* Text excerpt

^^^^

Epilepsy is not a singular disease, but a variety of disorders. It is affects up to 0.5% of the population and up to 15-20% of these patients have refractory epilepsy. As the treatment pathway progresses, the expertise of an anaesthetist/intensivist should be sought [66]. An individual treatment pathway should be formulated for people who have recurrent convulsive status epilepticus [66]. The possibility of having seizures should be discussed and information on epilepsy should be provided before seizures occur, for people at high risk of developing seizures (such as after severe brain injury), people with a learning disability, or people who have a strong family history of epilepsy [66]. Quantitative EEG (qEEG) qEEG-based tools, such as Bispectral Index [67], patient state index [68], and Narcotrend [69] have been in use in operating rooms and ICUs for more than a decade to monitor depth of sedation. Although these single purpose devices use proprietary algorithms, evaluation of the raw cEEG or qEEG measures can also provide information about arousal in the paralyzed patient [70].

Treatment option another study [71], consists of:

All antiepileptic drugs (AEDs) commonly used as first-line treatment in SE are benzodiazepines.

Early Status Epilepticus- Stage I: Lorazepam (Intravenous (IV) and Intranasal (IN), Diazepam (IV, Rectal), Clonazepam (IV), Midazolam (IV), Intramuscular (IM), Intranasal, Buccal.

Established Status epilepticus (SE) designates continuous seizure activity with convulsions or intermittent seizures without regaining consciousness between the seizures.

Established Status Epilepticus- Stage II: Phenytoin/Fosphenytoin (IV), Valproic Acid (IV), Levetiracetam (IV), Phenobarbital (IV, IM).

For Refractory Status Epilepticus- Stage III: Midazolam (Continuous IV Infusion), Propofol, Thiopental, Pentobarbital, Isoflurane (Inhalation), Etomidate (IV).

When treatment with an IV anesthetic for more than 24 h is not successful in controlling SE, the condition can be termed super-refractory SE or malignant SE [71,72].

For Super-Refractory Status Epilepticus- Stage IV: Recommendations are based exclusively on small case series, including several treatment options, such as ketamine, corticosteroids, magnesium, IV immunoglobulin, a ketogenic diet, and neurostimulation, and in lesional cases, also surgery. It is advised to establish a protocol-driven treatment approach Ketamine (IV infusion), Magnesium (IV), Topiramate (Enteral), Immunotherapy: Corticosteroids, IV Immunoglobulins, Plasma Exchange [71].

^^^^

* Excerpted records
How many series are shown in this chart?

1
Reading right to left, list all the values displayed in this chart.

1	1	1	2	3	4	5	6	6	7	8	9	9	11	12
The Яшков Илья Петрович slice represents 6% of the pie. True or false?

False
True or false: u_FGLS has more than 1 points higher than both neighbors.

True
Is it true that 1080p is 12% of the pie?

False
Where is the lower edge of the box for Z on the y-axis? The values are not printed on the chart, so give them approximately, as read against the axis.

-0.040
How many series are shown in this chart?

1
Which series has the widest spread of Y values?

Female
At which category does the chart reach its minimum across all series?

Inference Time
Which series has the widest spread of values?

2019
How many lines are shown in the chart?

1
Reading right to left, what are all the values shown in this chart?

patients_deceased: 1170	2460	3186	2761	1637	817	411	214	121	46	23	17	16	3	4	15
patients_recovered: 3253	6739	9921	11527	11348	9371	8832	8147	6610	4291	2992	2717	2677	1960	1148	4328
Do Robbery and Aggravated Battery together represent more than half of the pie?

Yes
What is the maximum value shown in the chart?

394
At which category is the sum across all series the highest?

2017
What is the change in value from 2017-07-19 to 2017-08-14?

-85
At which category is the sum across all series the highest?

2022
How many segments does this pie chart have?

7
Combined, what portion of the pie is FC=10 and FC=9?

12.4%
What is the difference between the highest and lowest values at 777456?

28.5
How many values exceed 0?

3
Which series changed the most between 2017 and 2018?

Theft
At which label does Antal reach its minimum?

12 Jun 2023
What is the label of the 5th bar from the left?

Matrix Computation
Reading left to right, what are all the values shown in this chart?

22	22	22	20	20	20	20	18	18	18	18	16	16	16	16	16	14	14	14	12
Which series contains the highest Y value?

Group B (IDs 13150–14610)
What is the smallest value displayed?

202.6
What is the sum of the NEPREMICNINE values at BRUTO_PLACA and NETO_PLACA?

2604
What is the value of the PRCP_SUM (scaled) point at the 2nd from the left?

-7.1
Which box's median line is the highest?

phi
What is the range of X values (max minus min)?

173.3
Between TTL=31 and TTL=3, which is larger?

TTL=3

^^^^

* Directions
Pick up the text on epilepsy treatment after its final sentence and continue it. The lines above are separate material and have no connection to the text on epilepsy.

* Response to this exercise
Other Drugs Used in Status Epilepticus: Lacosamide (IV), Paraldehyde (IM, Rectal), Lidocaine (I), Chlormethiazole (IV), Carbamazepine (Rectal, IV) [71].

Another guideline [63], mentioned that, the clinical algorithm/guideline is designed to assist clinicians by providing an analytical framework for evaluating and treating patients with status epilepticus. It is not intended to establish a community standard of care, replace a clinician’s medical judgment, or establish a protocol for all patients. The clinical conditions contemplated by this algorithm/guideline will not fit or work with all patients. Approaches not covered in this algorithm/guideline may be appropriate. In that study, Intramuscular midazolam (10 mg>40 kg, 5 mg 13-40 kg, single dose, level A), is one of proposed treatment for status epilepticus in 5-20 minutes initial therapy phase.

It is stated in another study [73], that: Status epilepticus (SE) requires not only urgent symptomatic treatment with antiepileptic drugs but also rapid identification and treatment of its cause. This narrative review summarizes the most important advances in classification and treatment of SE. Treatment options in refractory SE are intravenous anaesthetics; ketamine, magnesium, steroids and other drugs have been used in super-refractory SE with variable outcomes [73]. Over the past 25 years major advances in definition, classification and understanding of its mechanisms have been achieved. Despite this up to 40% of patients in early status cannot be controlled with first line drugs. The treatment of super-refractory status is still an almost evidence free zone [73]. Management of refractory status epilepticus and super-refractory status epilepticus remains mostly non-evidence-based. Increasing recognition of a possible autoimmune aetiology has led to the use of immune-modulation in super-refractory status epilepticus. Ketamine is also increasingly used in this challenging condition. There are also reports of potential use of a ketogenic diet and magnesium [74]. Surgery for epilepsy remains, arguably, the most underutilized of all acceptable medical interventions, and the reasons for this are unclear [75].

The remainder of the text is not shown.